PostHog’s data model starts with events, single actions that a user triggered at a specific point in time. These are sent either from one of our SDKs or directly via our API.
Events are flexible: they can be captured automatically, via autocapture, or you can emit your own custom events, attaching additional metadata via properties.
You might create an event to represent purchasing an upgrade, with custom properties like price
or renewal_period
.
Meanwhile, users of your product are given a person profile, which gather these events. Person profiles similarly contain properties. Some are set automatically:
- browser details
- geo IP data
- referrers
- UTM values
You can also set your own properties on person profiles, which will appear in reports and data tables.
If a user upgrades to a paid tier, for example, you could set a property called paid_tier
with the details.
Person profiles need distinct identifiers, so PostHog can accurately track behavior. You might see a few identifiers on each profile: anonymous IDs created before a user has been identified, an ID you set after they log in, and IDs that are created on the client and backend, later merged together into a single profile.
Further reading:
Discovering activity
You can create ongoing queries to surface person profiles either according to their properties, or the details of their events. We call these cohorts. If you want to see a list of every user in your paid tier, you could query for all profiles where that paid_tier
property has been set. Your cohort would then show you a periodically-updated listing of your paid customers.
Alternatively, you might want to understand group behavior. By defining groups, you can see a cross-section of events across multiple person profiles. This can be helpful if you’re selling to multi-seat customers, and want to understand the overall behavior of their users.

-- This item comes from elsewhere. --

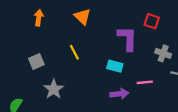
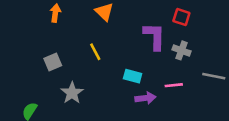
gray cross: (163, 53) -> (181, 50), moved
cyan rectangle: (115, 66) -> (133, 76), moved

Groups require that you have the Group analytics add-on and that you enable person profiles.
Event fields
Each event contains the following base fields within ClickHouse:
Column | Type | Description |
---|---|---|
uuid | UUID | ID of the event |
team_id | Int64 | Foreign key which links to the team |
event | VARCHAR | Name of the event |
distinct_id | VARCHAR | The unique or anonymous ID of the user that triggered the event. |
properties | VARCHAR | Any key: value pairs in a dict. - $current_url - we use this in a couple of places (like /paths , /events ) as the URL the user was visiting at that time. |
elements_* | Various | Columns used for $autocapture to track which DOM element was clicked on |
timestamp | DateTime64(6, 'UTC') | Defaults to timezone.now at ingestion time if not set |
created_at | DateTime64(6, 'UTC') | The timestamp for when the event was ingested |
person_id | UUID | This is the id of the Person that sent this event |
person_created_at | DateTime64(3) | The timestamp of the earliest event associated with this person |
person_properties | VARCHAR | A JSON object with all the properties for a user, which can be altered using the $set , $set_once , and $unset arguments |
group* | Various | Columns used for group analytics |
Events are only stored within ClickHouse, and once they have been written they can't be changed. This limitation comes from a trade-off in the design of ClickHouse: inserting data and running queries on large tables is extremely fast, but updating or deleting specific rows is generally not efficient.
Person fields
Each person contains the following base fields within PostgreSQL:
Column | Type | Description |
---|---|---|
id | integer | Sequential ID for the person |
team_id | integer | Foreign key which links to the team |
uuid | UUID | UUID of the person within ClickHouse. This is referenced by the person_id field on events |
created_at | timestamptz | The timestamp of the earliest event associated with this person |
properties | jsonb | A JSON object with all the properties for a user, which can be altered using the $set , $set_once , and $unset arguments |
version | bigint | Incremented every time a person is updated. Helps to keep ClickHouse and PostgreSQL in sync. |
Persons are stored in PostgreSQL but are additionally replicated into ClickHouse for certain queries. For example, when viewing the global list of persons from the dashboard, this information is retrieved from ClickHouse.
Person properties are also stored directly on each event. Their value is determined during ingestion by looking up the person who sent the event in PostgreSQL and combining these values with any updates from the event itself.
The properties
field on each person object can be updated at any time. As a result, the PostgreSQL table represents the one source of truth for the most up-to-date values for the properties of a person.